Yapılacak İş: Aşağıdaki, Erdoğan'ın hâkim ve savcılara yaptığı konuşmayı aktaran metne göre şu ifadelerin her biri metinle uyuşuyor mu: 1. Kura töreniyle hâkim ve savcı sayısı 22 bin 859'a yükselecektir. 2. Hâkim ve savcı sayısı üç kat artırılmıştır. 3. Adaleti sağlamanın ölçüsü sosyal medyadaki kalabalıkların tutumudur. Her ifade için evet ya da hayır deyin ve kararı belirleyen sözleri metinden harfi harfine alıntılayın.

Cumhurbaşkanı Tayyip Erdoğan, hâkim ve savcılara “Adaleti sağlamanın ölçüsü sosyal medyada atıp tutan gerçek niyeti ve kimliği meçhul kalabalıkların tutumu değil, kanundur, nizamdır, mahşeri vicdandır. Vicdanınızla kararlarınız arasına hiç kimsenin, hiçbir gücün, hiçbir maddi değerin girmesine müsaade etmeyin. İnşallah sizlerin de çabalarıyla adalet sistemimizin işleyişini güçlendirecek yargıya ve kararlarına güveni en süt seviyeye çıkarmaya devam edeceğiz” diye seslendi.
Erdoğan’ın konuşmalarından satır başları şöyle:
“Mesleki eğitim süreçlerini birincilikle bitiren kadın hakim ve cumhuriyet savcılarımızı kutluyorum. Toplam 21 bin 844 hakim ve savcı görev yapmaktadır. Bugünkü kura törenimizle 22 bin 859’a yükseltmiş olacağız. Tüm hakim ve cumhuriyet savcılarımıza meslek hayatlarında muvaffakiyetler diliyorum.
‘Adliye kapısını adalet kapısı haline getirdik’
Son 19 yılda adliye kapısını adalet kapısı haline getirmek için tarihi nitelikte birçok adım attık. 9 bin 349 olan hakim savcı sayısını 2,5 kat artırarak mahkemelerimizin yükünü hafiflettik. Her alanda önemli iyileştirmelere gittik. Yargı mensuplarımızın görevlerini huzur ve güven içinde yapabilmeleri için hiçbir fedakarlıktan kaçınmadık. Adalet mülkün temeli olduğu kadar refahın, istikrarın, kalkınma ve büyümenin de lokomotifidir. Adalete güvenin zedelendiği bir ortamda kalkınma ve ekonomik atılımların da eksik kalacağı ortadadır.

Çıkarılan Bilgiler:
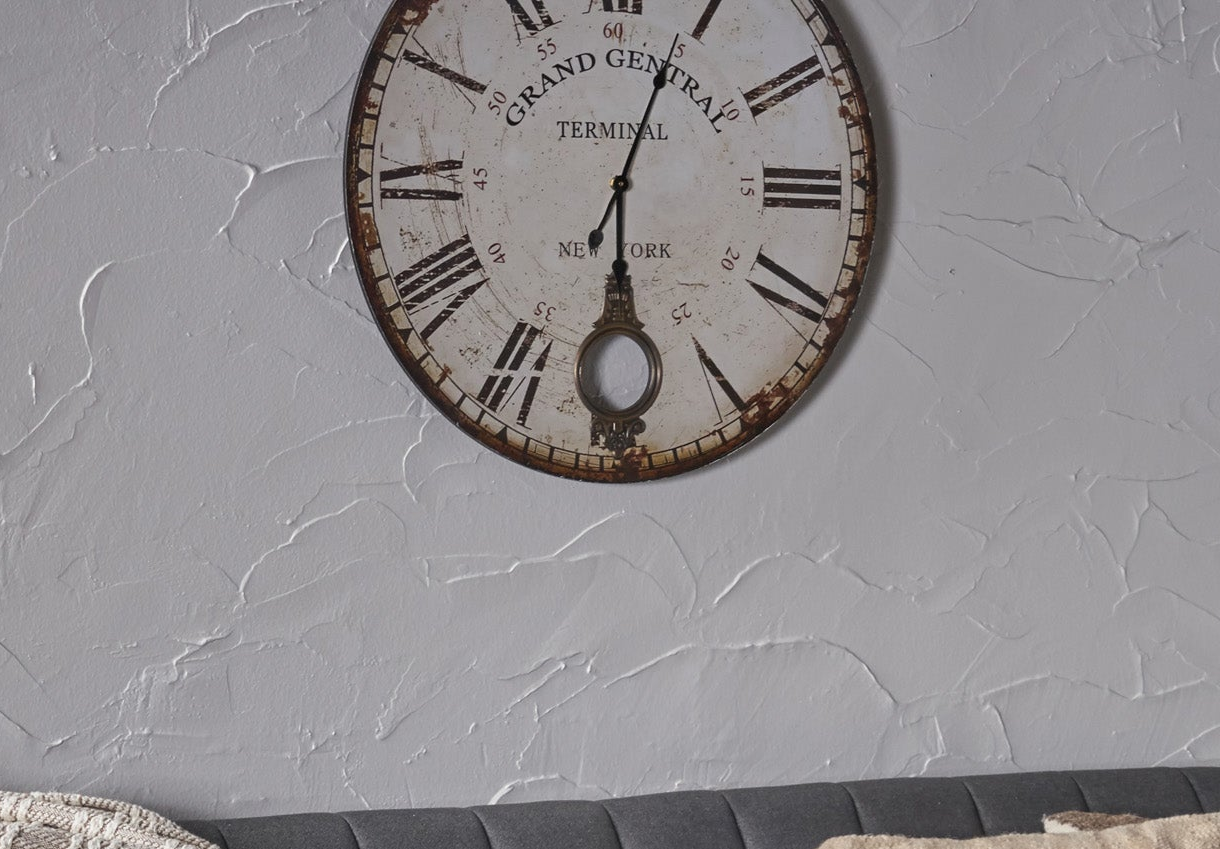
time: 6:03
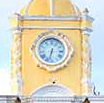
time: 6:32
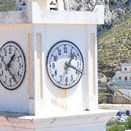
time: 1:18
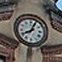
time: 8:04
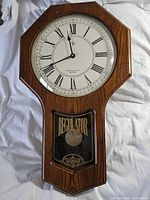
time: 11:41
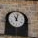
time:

==

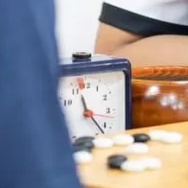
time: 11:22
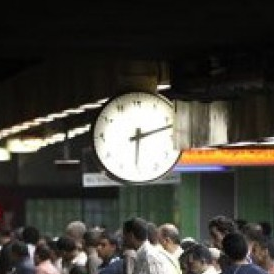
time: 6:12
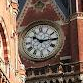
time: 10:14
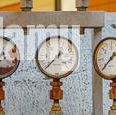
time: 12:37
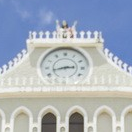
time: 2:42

--

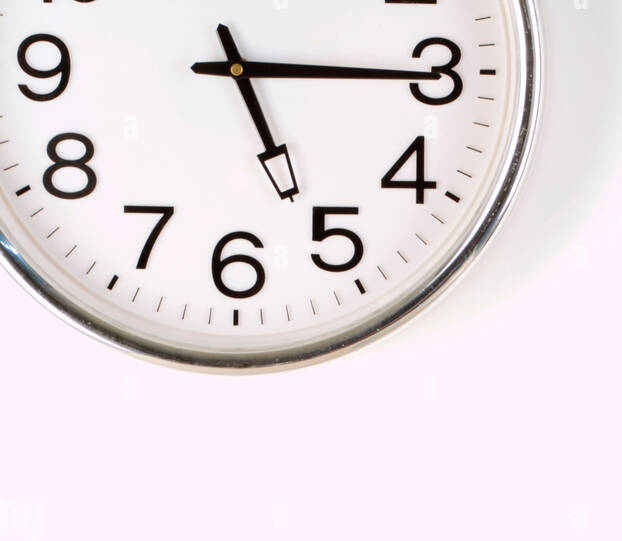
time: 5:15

Tam Çözüm:
1. Evet. Metinde “Bugünkü kura törenimizle 22 bin 859’a yükseltmiş olacağız.” deniyor.
2. Hayır. Metinde “9 bin 349 olan hakim savcı sayısını 2,5 kat artırarak mahkemelerimizin yükünü hafiflettik.” deniyor.
3. Hayır. Metinde “Adaleti sağlamanın ölçüsü sosyal medyada atıp tutan gerçek niyeti ve kimliği meçhul kalabalıkların tutumu değil, kanundur, nizamdır, mahşeri vicdandır.” deniyor.